┌──

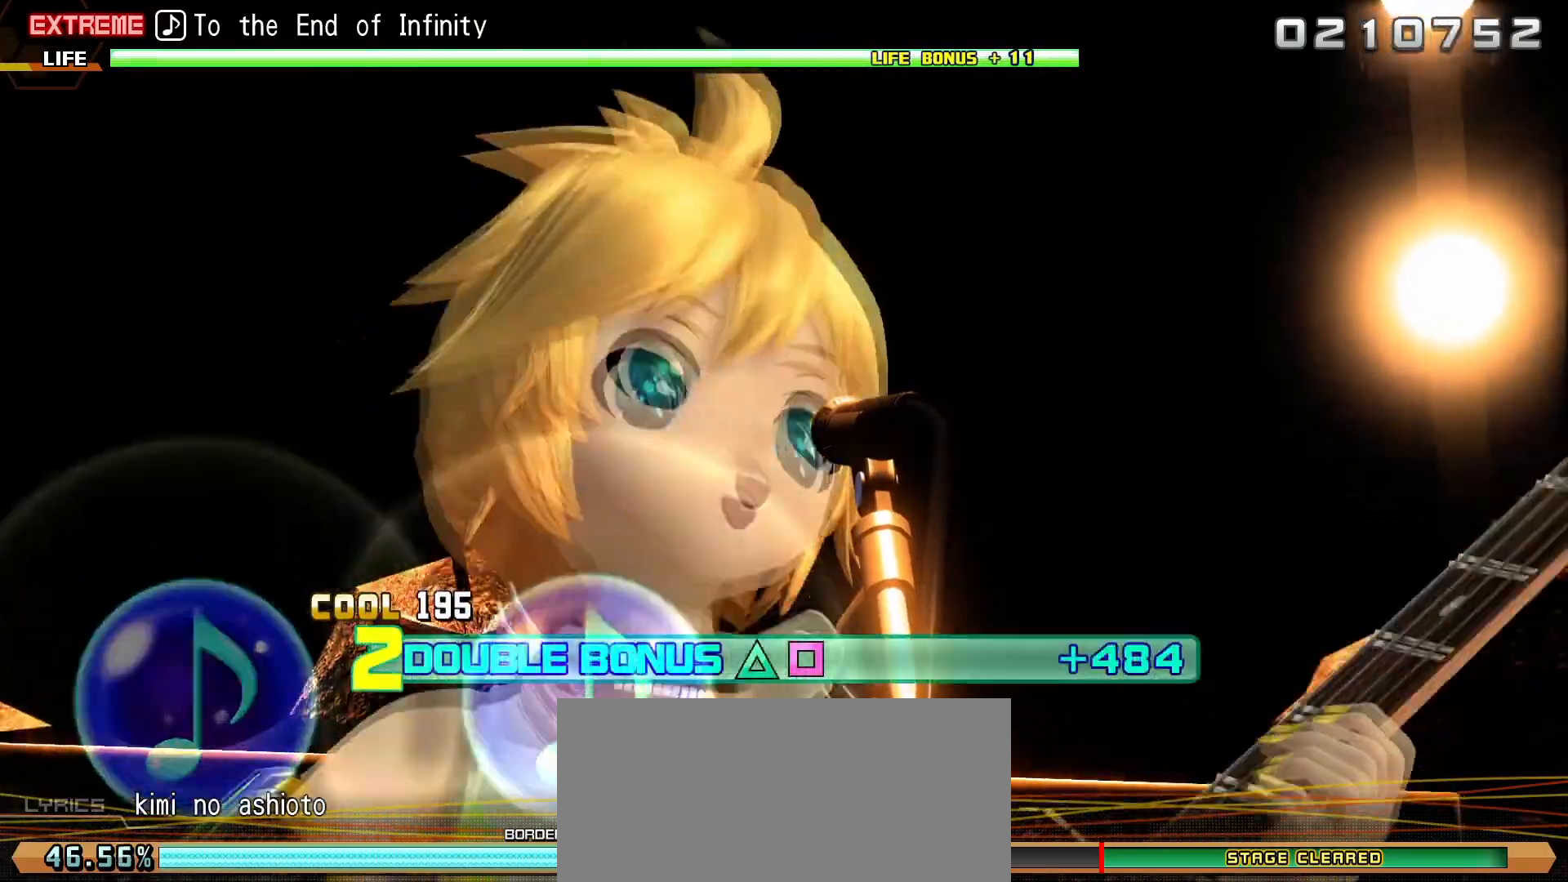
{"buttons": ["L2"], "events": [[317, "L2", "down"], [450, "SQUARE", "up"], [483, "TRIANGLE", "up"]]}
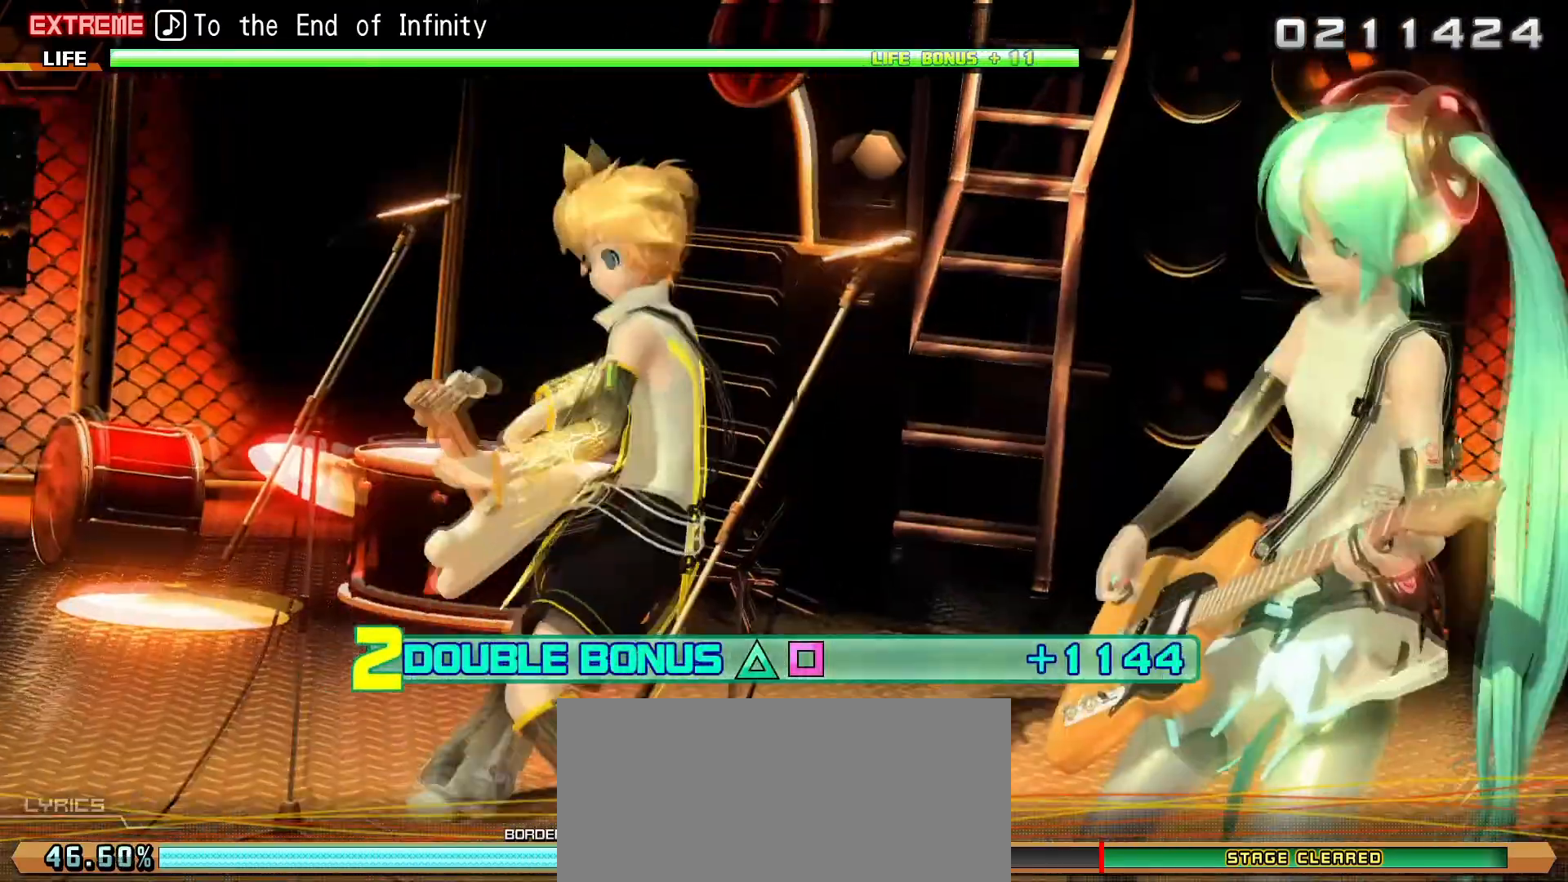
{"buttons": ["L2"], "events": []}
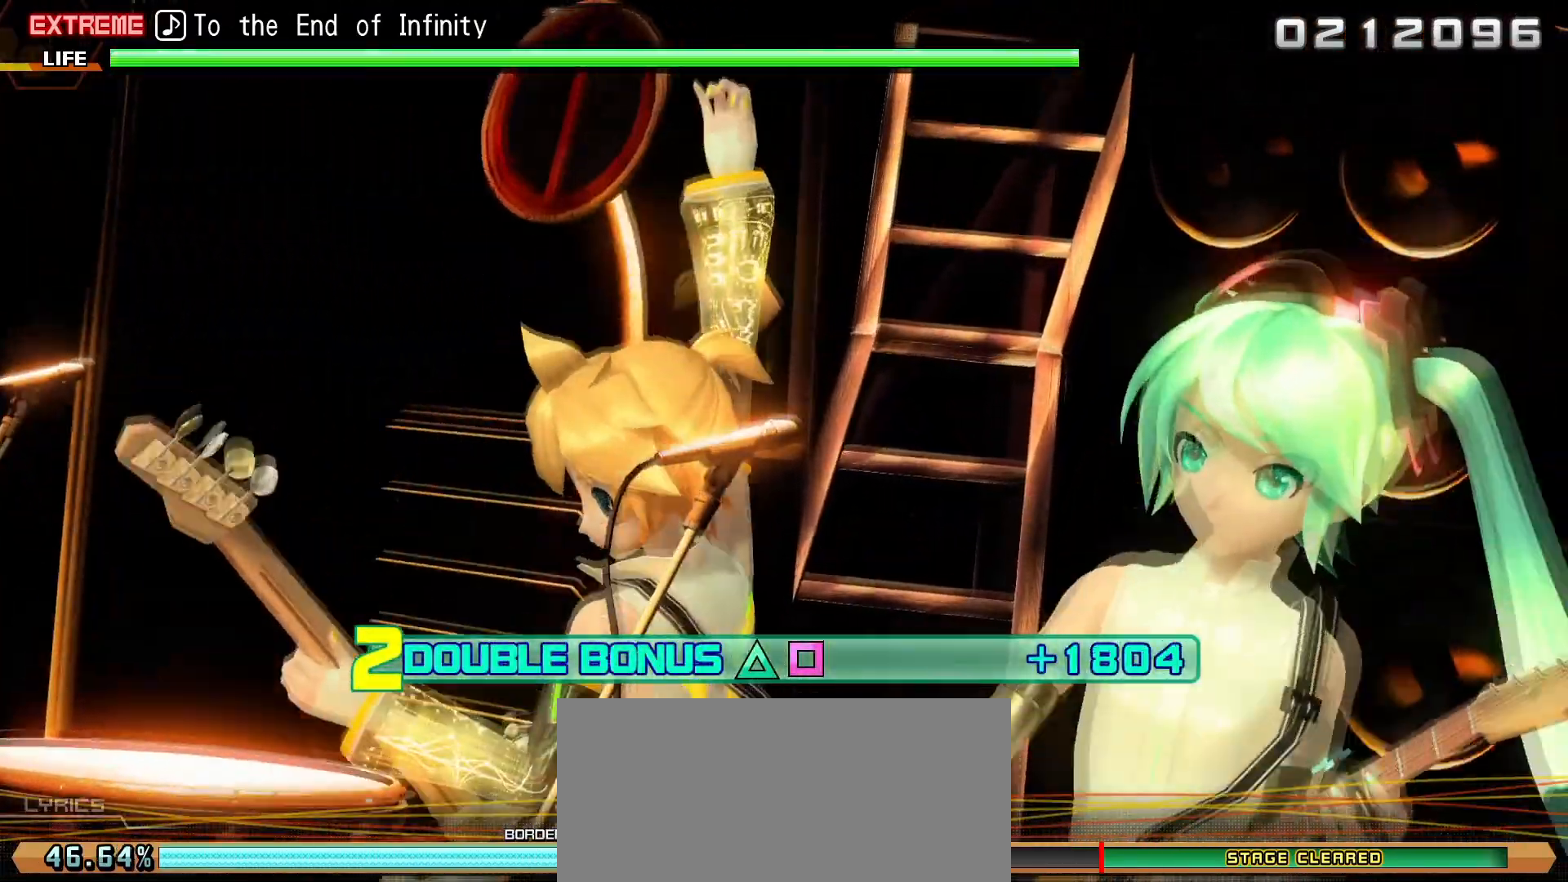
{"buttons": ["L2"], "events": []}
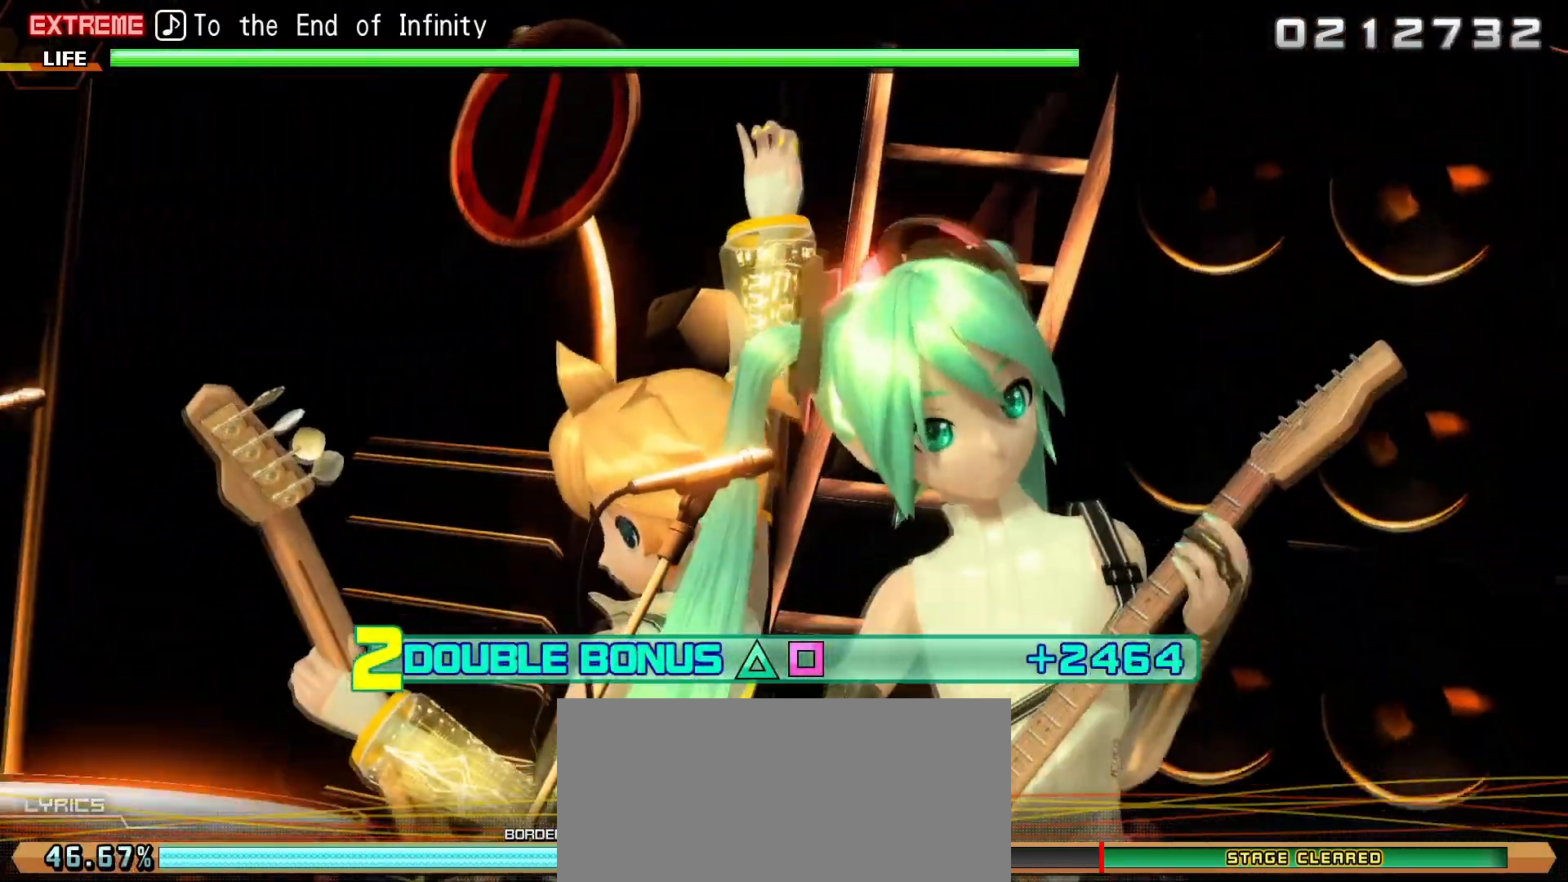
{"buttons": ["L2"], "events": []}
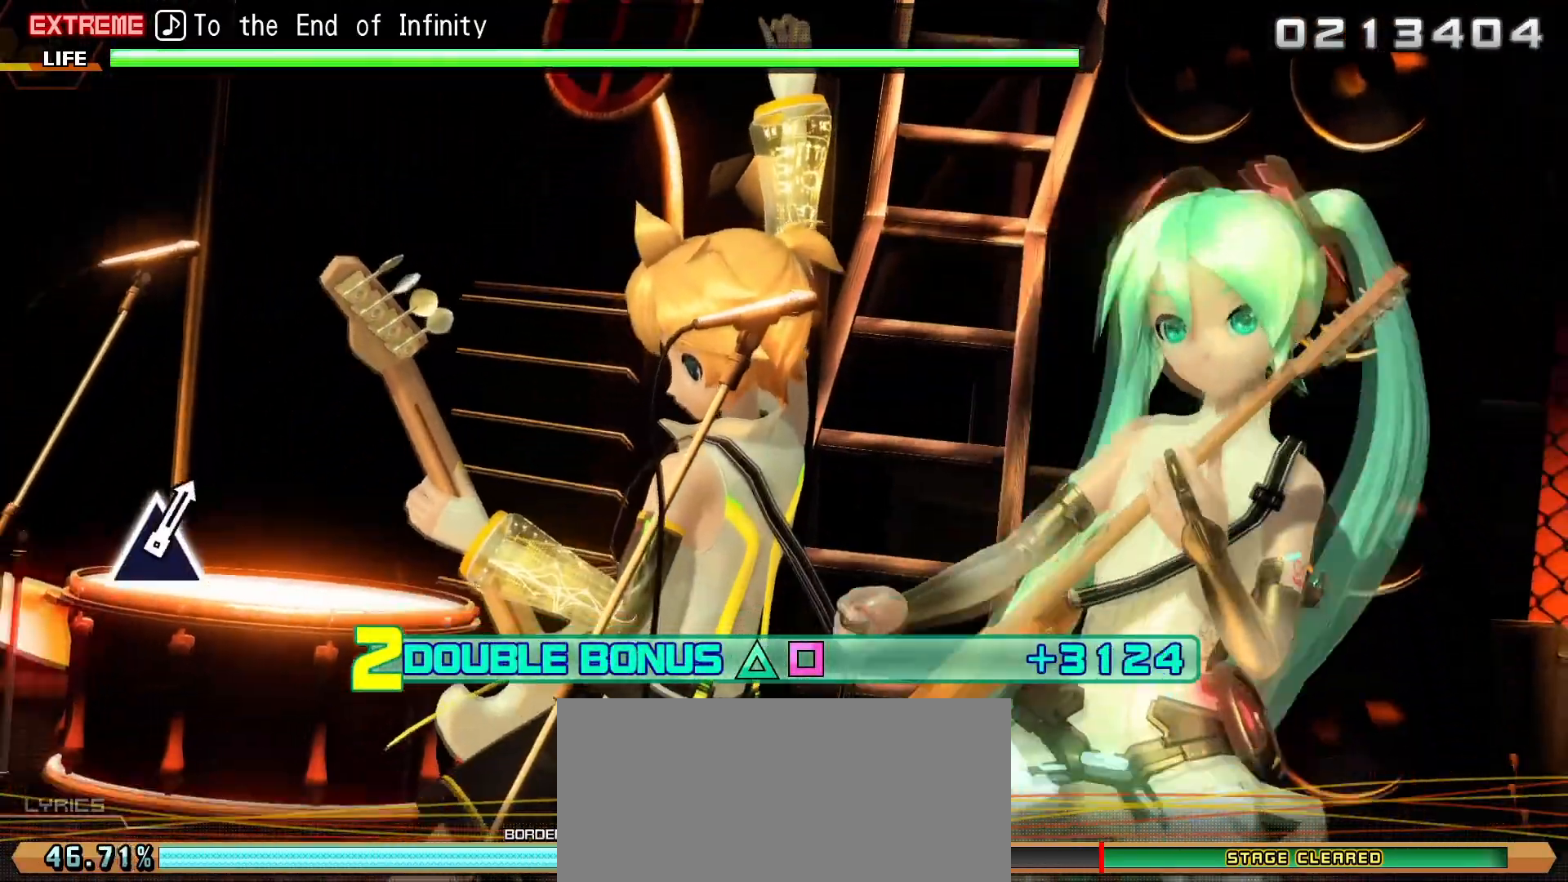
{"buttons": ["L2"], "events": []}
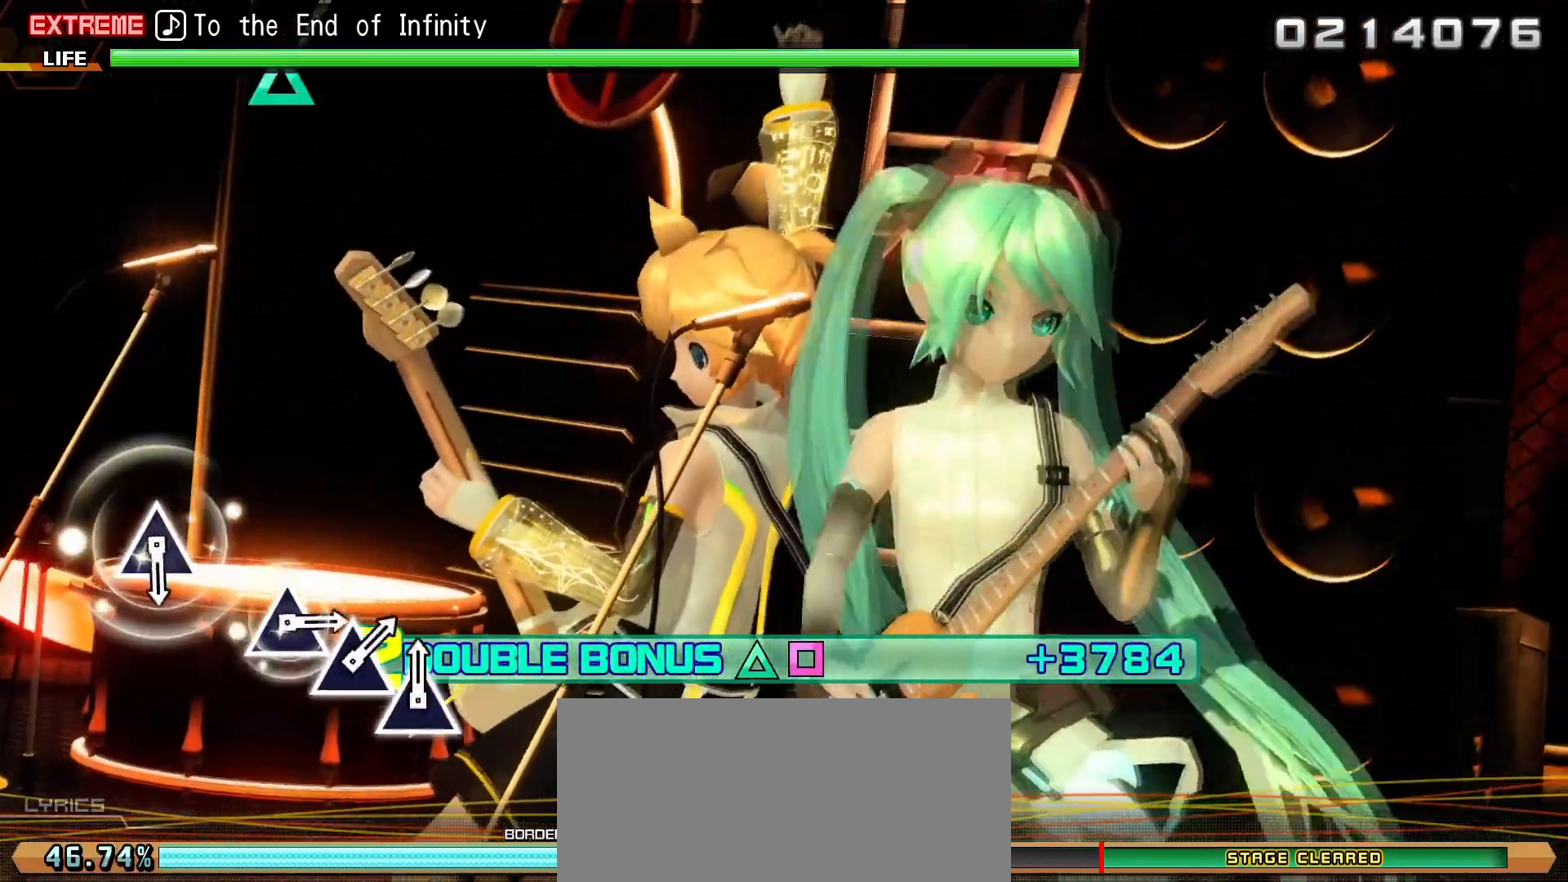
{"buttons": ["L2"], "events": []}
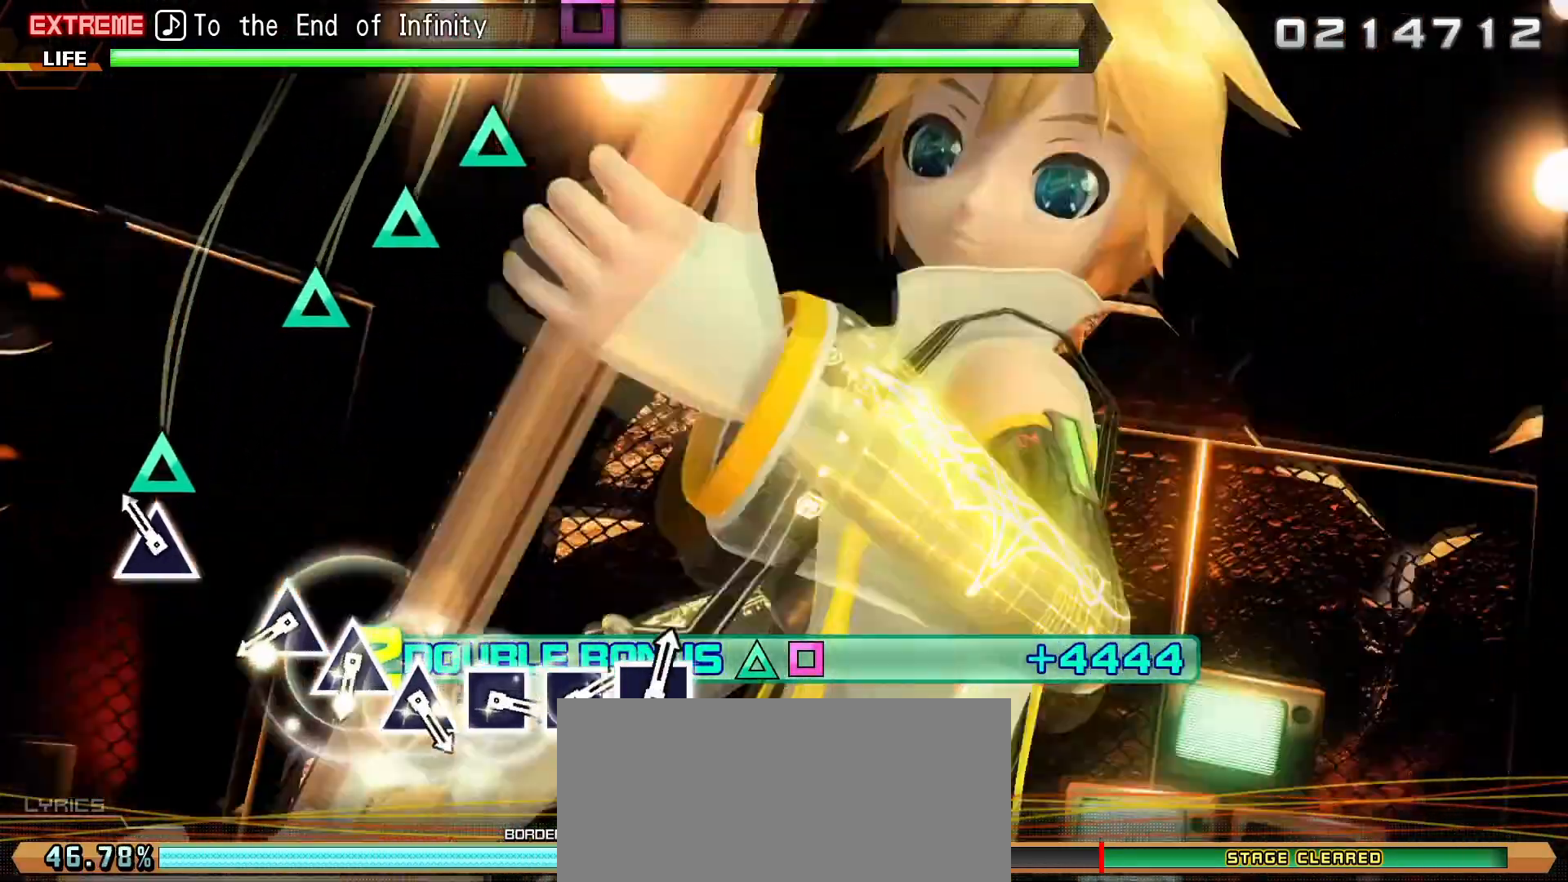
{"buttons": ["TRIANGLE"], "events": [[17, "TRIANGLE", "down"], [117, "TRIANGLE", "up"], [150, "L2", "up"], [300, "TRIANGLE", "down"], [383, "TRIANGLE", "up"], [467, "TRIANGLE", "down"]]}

└──

■ HOW TO COMPLETE THIS TASK: Send back the listing exactly as it stands. Do not include the pictures.

■ SOLVED EXERCISE:
{"buttons": ["L2"], "events": [[317, "L2", "down"], [450, "SQUARE", "up"], [483, "TRIANGLE", "up"]]}
{"buttons": ["L2"], "events": []}
{"buttons": ["L2"], "events": []}
{"buttons": ["L2"], "events": []}
{"buttons": ["L2"], "events": []}
{"buttons": ["L2"], "events": []}
{"buttons": ["TRIANGLE"], "events": [[17, "TRIANGLE", "down"], [117, "TRIANGLE", "up"], [150, "L2", "up"], [300, "TRIANGLE", "down"], [383, "TRIANGLE", "up"], [467, "TRIANGLE", "down"]]}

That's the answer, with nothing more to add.